Francesca Pasquali e Marco Nones appartengono a due traiettorie differenti dell’arte contemporanea italiana, ma condividono una concezione dell’installazione come pratica inseparabile dal luogo. Pasquali, nata a Bologna nel 1980, osserva forme e trame naturali per ricomporle attraverso plastiche, materiali industriali e oggetti ordinari. Nones, nato a Rheinfelden nel 1966 e attivo in Val di Fiemme, lavora invece con legno, ghiaccio, neve e residui della cultura alpina. Il confronto tra i due artisti chiarisce come il site-specific possa nascere tanto dall’artificio quanto dall’ambiente naturale.

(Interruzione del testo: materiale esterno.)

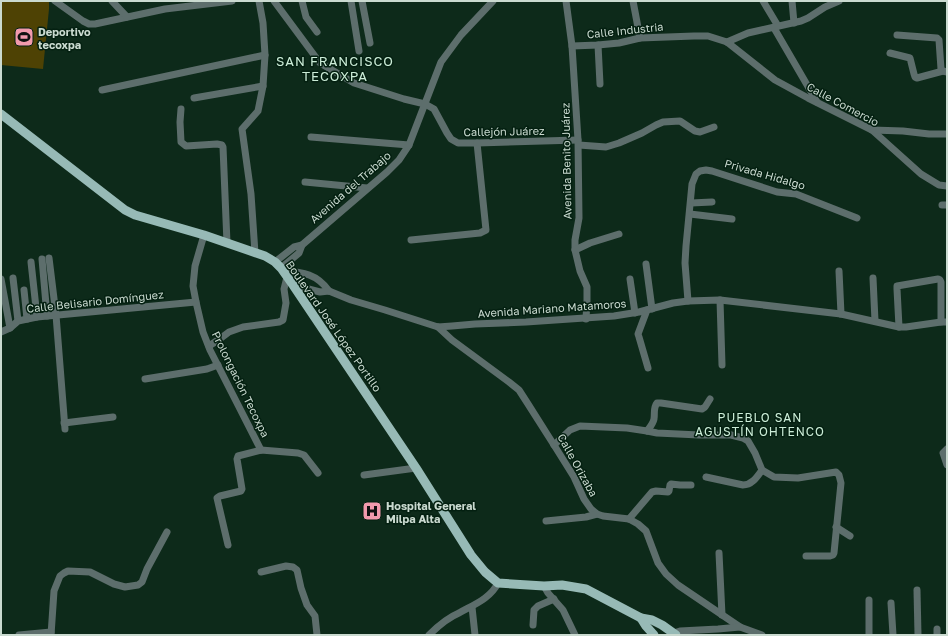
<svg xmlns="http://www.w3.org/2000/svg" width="948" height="636" viewBox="0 0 948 636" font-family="'Golos Text',sans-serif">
	<rect width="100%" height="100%" fill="#0d2a1a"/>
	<path fill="#4e4204" d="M1 1H49V9L43 69 1 65Z"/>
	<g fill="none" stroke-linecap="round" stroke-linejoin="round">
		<g stroke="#5d6e6c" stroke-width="7">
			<path d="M55 1 83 21 89 24H95L165 9 232 1"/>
			<path d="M112 1 127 17"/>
			<path d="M274 1 320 63 354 83 404 99 425 104 434 109 447 133 451 139 458 143H477L578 140"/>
			<path d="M302 1 306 17 317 32"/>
			<path d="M351 1 359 51"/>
			<path d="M362 1 370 43"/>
			<path d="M566 1 572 46 578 140 579 218 575 240V250L580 271 587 287V301L586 319"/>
			<path d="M633 1 640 38"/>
			<path d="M763 1 778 26"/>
			<path d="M792 1 794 23"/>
			<path d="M774 28 817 102"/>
			<path d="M897 35 937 38 939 40 941 69 943 71 947 72"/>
			<path d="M727 42 748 33 801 21 808 18 825 7 839 1"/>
			<path d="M598 45 600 84"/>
			<path d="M572 46 598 45 619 43 640 38 694 36H708L727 42 775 80 808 98 872 130 892 148 921 174 939 185 947 186"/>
			<path d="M890 53 910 58 914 74 915 77 917 78 943 71"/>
			<path d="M102 90 265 55"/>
			<path d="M194 98 263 86"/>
			<path d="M181 109 180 122 181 142 186 146 217 144 222 145 223 147 227 243"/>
			<path d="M872 130 903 131 929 134H947"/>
			<path d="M311 137 409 145"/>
			<path d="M579 145 606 147 619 143 642 133 656 125 663 122 680 121 695 131 700 132 714 127"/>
			<path d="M305 182 367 188"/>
			<path d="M691 203 712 202"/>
			<path d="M942 205H947"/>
			<path d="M690 214 732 219"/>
			<path d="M204 235 195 266 193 286 196 302 203 332 210 350 261 450"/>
			<path d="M411 240 480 233 486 230 477 143"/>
			<path d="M575 250 590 243 619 234"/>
			<path d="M255 253 251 194 242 129 258 111 263 86 265 55 263 23 259 1"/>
			<path d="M49 258 56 315 65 429"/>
			<path d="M42 259 47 316"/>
			<path d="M31 262 37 317"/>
			<path d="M275 262 294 247 302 245 387 172 399 160 409 145 441 62 461 35 493 1"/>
			<path d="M646 264 652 309"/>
			<path d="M281 268 299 253 302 245"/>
			<path d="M284 271C303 272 317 274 329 291"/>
			<path d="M839 271 841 314"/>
			<path d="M13 278 18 321"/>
			<path d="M873 278 875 321"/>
			<path d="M1 279 10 328"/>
			<path d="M630 279 635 313"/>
			<path d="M293 285 320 292 329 291 351 300 385 310 438 327 452 326 475 324 526 322 614 316 639 312 673 303 688 301 720 300 841 314 899 327H906L941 322H947"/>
			<path d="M24 290 27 319"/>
			<path d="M720 300 722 365"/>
			<path d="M688 301 685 263 686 246 692 184 696 174 700 171 706 170 712 171 777 192 796 194 857 218"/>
			<path d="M647 310 638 334 639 337 648 368"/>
			<path d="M438 327 452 340 509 382 519 390 528 404 554 445 574 477 584 499 591 509 597 514 603 516 629 519 638 524 646 531 658 563 666 574 678 585 740 627 762 635"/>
			<path d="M899 327 897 289V286L938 279 940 280 941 282V322"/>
			<path d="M1 332 10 328 18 321 37 317 196 302"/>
			<path d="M209 346 221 338 229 332 243 327 279 322 283 320 286 303 284 289 287 277"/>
			<path d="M145 379 207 369 218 365"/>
			<path d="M64 423 113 417"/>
			<path d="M647 431C650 427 653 424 654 419 655 413 653 408 657 403H661L702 409 705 407 710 399"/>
			<path d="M554 445 570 430 580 426 627 428 647 431 657 433 699 435H731L743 438 748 441 755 453 762 470 774 477 798 478 836 472 839 475 841 483 834 553 833 555 830 556H806"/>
			<path d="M947 449 943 453 947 465"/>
			<path d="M364 475 416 468"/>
			<path d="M706 477 743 485C752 485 757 477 762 470"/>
			<path d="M629 519 652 492 656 491 668 492 669 491 670 485 671 484 680 485H691"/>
			<path d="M546 521 586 517 597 514"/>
			<path d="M836 527 850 536"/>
			<path d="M228 545 217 498 220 496 241 491 242 489 237 459 238 456 261 450 298 453 304 455 318 473"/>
			<path d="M719 553 722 615"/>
			<path d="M261 572 286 566 293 567 297 570 301 588 307 605 315 616 317 635"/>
			<path d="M544 586 548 593 563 610 575 635"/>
			<path d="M917 590 918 635"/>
			<path d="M869 600V635"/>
			<path d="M891 603 893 635"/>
			<path d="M472 607 475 635"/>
			<path d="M533 625 534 610 538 606 554 599"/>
			<path d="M937 629V635"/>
			<path d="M674 633 680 631 718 629 740 627"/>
			<path d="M19 635 51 632"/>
			<path d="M51 635 54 591 60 576 64 573 68 571 90 572 114 584 125 587 138 585 142 582 147 569 167 532"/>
			<path d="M429 635C438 626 447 618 459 613 473 605 490 599 498 583"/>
		</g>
		<g stroke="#97bab6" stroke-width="9">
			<path d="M1 114 125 210 135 215 204 235 265 256 275 262 281 268 293 285 416 468 471 555 485 572 498 583 544 586 562 585 586 589 641 618 652 620 662 625 676 635"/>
			<path d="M641 618 646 626 654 635"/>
		</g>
	</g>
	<defs>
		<symbol id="stadium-square" viewBox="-11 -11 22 22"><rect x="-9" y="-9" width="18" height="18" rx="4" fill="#f29aad" stroke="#042011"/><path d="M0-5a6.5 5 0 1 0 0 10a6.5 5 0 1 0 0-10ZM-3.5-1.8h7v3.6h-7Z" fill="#111"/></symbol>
		<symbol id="hospital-square" viewBox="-11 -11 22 22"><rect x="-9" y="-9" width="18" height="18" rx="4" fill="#f29aad" stroke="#042011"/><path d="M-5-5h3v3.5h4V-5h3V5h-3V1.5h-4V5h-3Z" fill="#111"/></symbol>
	</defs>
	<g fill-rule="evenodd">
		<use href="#stadium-square" x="13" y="26" width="22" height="22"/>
		<use href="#hospital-square" x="361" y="500" width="22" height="22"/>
	</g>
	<g text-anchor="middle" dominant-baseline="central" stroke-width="3" stroke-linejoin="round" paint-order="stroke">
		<g font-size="11" fill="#cadad0" stroke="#042011">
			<text transform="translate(625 30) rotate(-6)">Calle Industria</text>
			<text transform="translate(843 104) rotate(28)">Calle Comercio</text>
			<text transform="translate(504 131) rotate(-1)">Callejón Juárez</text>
			<text transform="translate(566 161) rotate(-91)">Avenida Benito Juárez</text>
			<text transform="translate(765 174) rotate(16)">Privada Hidalgo</text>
			<text transform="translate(350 187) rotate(-41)">Avenida del Trabajo</text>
			<text transform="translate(95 301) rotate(-6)">Calle Belisario Domínguez</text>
			<text transform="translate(552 308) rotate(-4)">Avenida Mariano Matamoros</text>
			<text transform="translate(334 326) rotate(55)">Boulevard José López Portillo</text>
			<text transform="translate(241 384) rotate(64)">Prolongación Tecoxpa</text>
			<text transform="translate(578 465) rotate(61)">Calle Orizaba</text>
		</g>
		<g font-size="11" font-weight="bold" fill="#cadad0" stroke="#042011" text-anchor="start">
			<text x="38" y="31">Deportivo<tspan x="38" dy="13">tecoxpa</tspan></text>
			<text x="386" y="505">Hospital General<tspan x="386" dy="13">Milpa Alta</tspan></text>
		</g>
		<g font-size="12" letter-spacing="1" fill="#ccedd8" stroke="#042011">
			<text x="760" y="417">PUEBLO SAN<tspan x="760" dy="14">AGUSTÍN OHTENCO</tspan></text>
		</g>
		<g font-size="13" letter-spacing="1" fill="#ccedd8" stroke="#042011">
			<text x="335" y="61">SAN FRANCISCO<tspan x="335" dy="15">TECOXPA</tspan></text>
		</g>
	</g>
	<rect width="948" height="636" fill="none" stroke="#cadad0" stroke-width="4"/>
</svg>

Francesca Pasquali e Marco Nones per le installazioni site-specific: biografia, opere e stile

Fonte immagine: francescapasquali.com

Formazione e identità artistiche

Pasquali ha studiato all’Accademia di Belle Arti di Bologna, dove ha sviluppato una ricerca tra scultura, design e installazione. Il suo metodo parte dall’osservazione della natura, non per riprodurla in senso illustrativo, ma per analizzarne strutture, ritmi e superfici. Nones si è formato all’Istituto d’Arte di Pozza di Fassa e ha legato il proprio lavoro alla Valle di Fiemme, trasformando l’esperienza della montagna in una pratica che comprende scultura, performance e arte ambientale. La geografia, nei suoi progetti, non è sfondo ma condizione operativa.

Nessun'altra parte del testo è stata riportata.